Question 20. There are $12$ students in a committee. Find the possible number of ways in which $6$ students can be selected if,

(A) Two of them must be included. Also find the number of ways in which they can be arranged.

(B) Two are not to be included.

Solution:

(A) Two are always included. Then the possible ways of selection are, $$\begin{equation} \begin{aligned} = {\;^{12 - 2}}{C_{6 - 2}} \\ = {\;^{10}}{C_4} \\\end{aligned} \end{equation} $$

The number of ways of arranging is, $$ = {\;^{10}}{C_4} \times 6!$$

(B) Two are excluded.

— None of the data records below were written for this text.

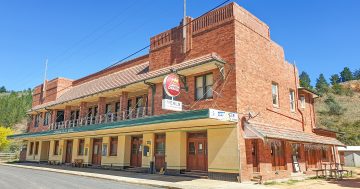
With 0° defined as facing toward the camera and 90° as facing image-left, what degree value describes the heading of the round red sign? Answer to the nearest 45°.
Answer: approximately 315°

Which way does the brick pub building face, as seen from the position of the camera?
facing the viewer and to the left of the viewer

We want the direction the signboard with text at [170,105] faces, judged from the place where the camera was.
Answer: facing the viewer and to the right of the viewer

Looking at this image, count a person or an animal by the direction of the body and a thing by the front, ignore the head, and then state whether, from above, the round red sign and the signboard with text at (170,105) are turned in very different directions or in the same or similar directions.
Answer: same or similar directions
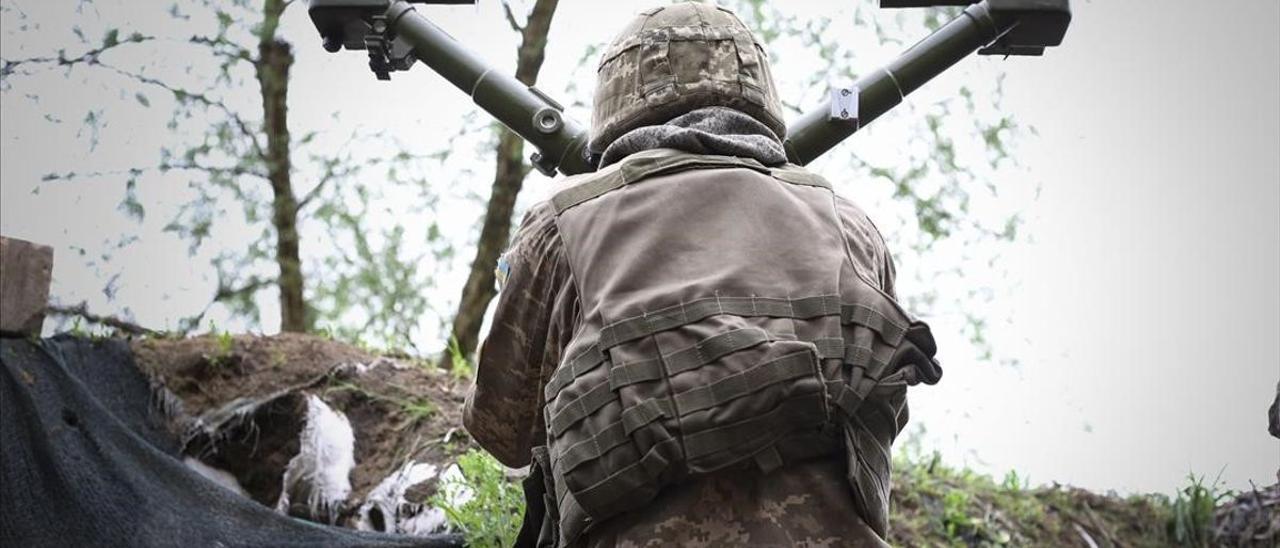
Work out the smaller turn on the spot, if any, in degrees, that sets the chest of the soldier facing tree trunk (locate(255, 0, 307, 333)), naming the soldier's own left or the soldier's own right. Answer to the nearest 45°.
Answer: approximately 45° to the soldier's own left

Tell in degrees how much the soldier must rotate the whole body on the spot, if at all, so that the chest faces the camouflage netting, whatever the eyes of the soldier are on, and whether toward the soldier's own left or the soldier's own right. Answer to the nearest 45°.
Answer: approximately 45° to the soldier's own left

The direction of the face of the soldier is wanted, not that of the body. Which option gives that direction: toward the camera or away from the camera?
away from the camera

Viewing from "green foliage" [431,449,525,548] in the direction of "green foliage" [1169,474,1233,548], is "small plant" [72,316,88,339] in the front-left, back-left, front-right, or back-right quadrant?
back-left

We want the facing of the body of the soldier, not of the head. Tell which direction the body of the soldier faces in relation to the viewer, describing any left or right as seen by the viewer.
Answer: facing away from the viewer

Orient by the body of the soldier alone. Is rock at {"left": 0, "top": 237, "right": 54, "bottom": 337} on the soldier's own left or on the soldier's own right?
on the soldier's own left
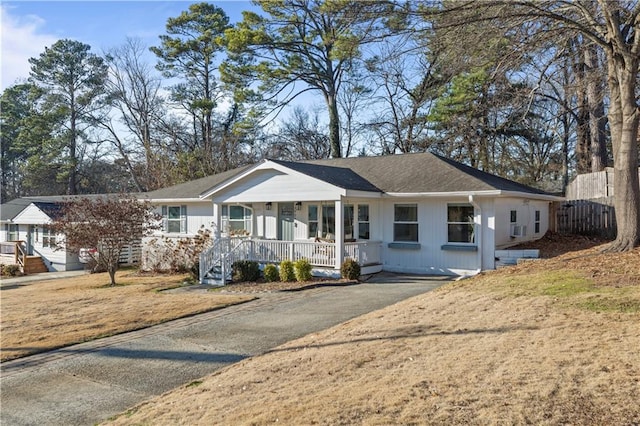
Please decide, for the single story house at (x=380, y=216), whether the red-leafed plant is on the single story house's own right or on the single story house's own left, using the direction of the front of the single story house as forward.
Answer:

Then the possible ways of selection are, $$\begin{equation} \begin{aligned} = {\;^{12 - 2}}{C_6} \\ = {\;^{10}}{C_6} \\\end{aligned} \end{equation} $$

Note:

1. $^n{C_r}{ = ^n}{C_{n - r}}$

2. If $^n{C_r} = {\;^n}{C_k}$, then $k = n - r = r$

3. $^n{C_r}{ + ^n}{C_{r - 1}} = {\;^{n + 1}}{C_r}$

4. $^n{C_r} = \;\frac{{{n^{n - 1}}{C_{r - 1}}}}{r}$

5. $\frac{{{}^n{C_r}}}{{{}^n{C_{r - 1}}}} = \frac{{n - r + 1}}{r}$